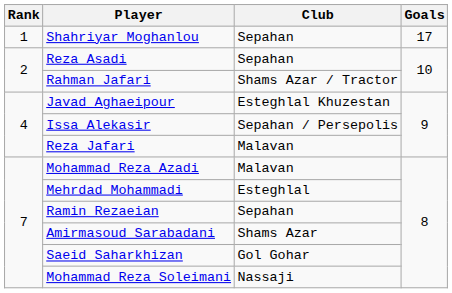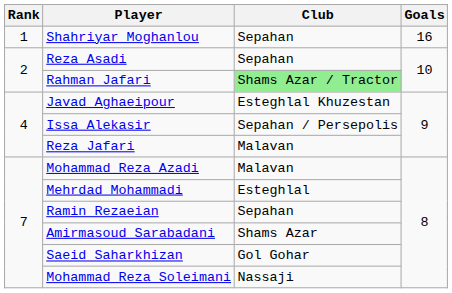Shahriyar Moghanlou | Goals: 17 -> 16
Rahman Jafari | Club: no background -> lightgreen background
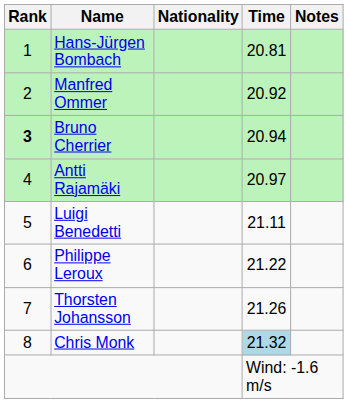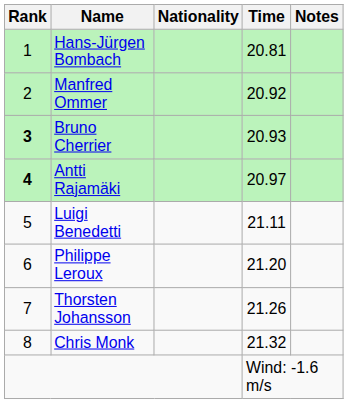Bruno Cherrier | Time: 20.94 -> 20.93
Antti Rajamäki | Rank: normal -> bold
Philippe Leroux | Time: 21.22 -> 21.20
Chris Monk | Time: lightblue background -> no background
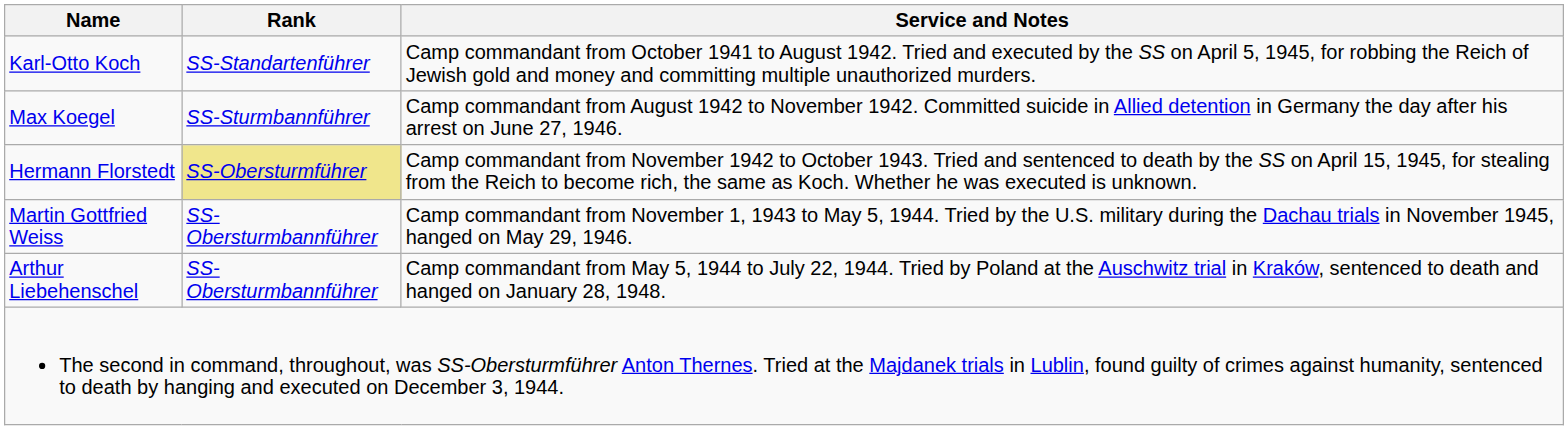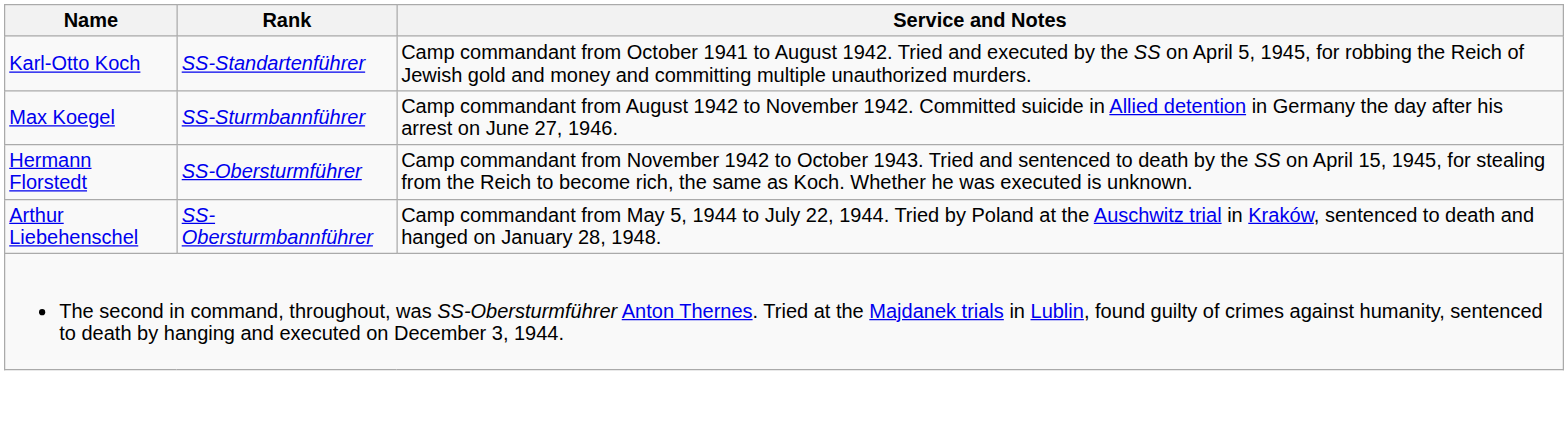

*Problem to work on*
Copy out every line of text in the data above word for word, leaving out the pictures.

*The response*
Shahriyar Moghanlou | Goals: 17 -> 16
Rahman Jafari | Club: no background -> lightgreen background
Bruno Cherrier | Time: 20.94 -> 20.93
Antti Rajamäki | Rank: normal -> bold
Philippe Leroux | Time: 21.22 -> 21.20
Chris Monk | Time: lightblue background -> no background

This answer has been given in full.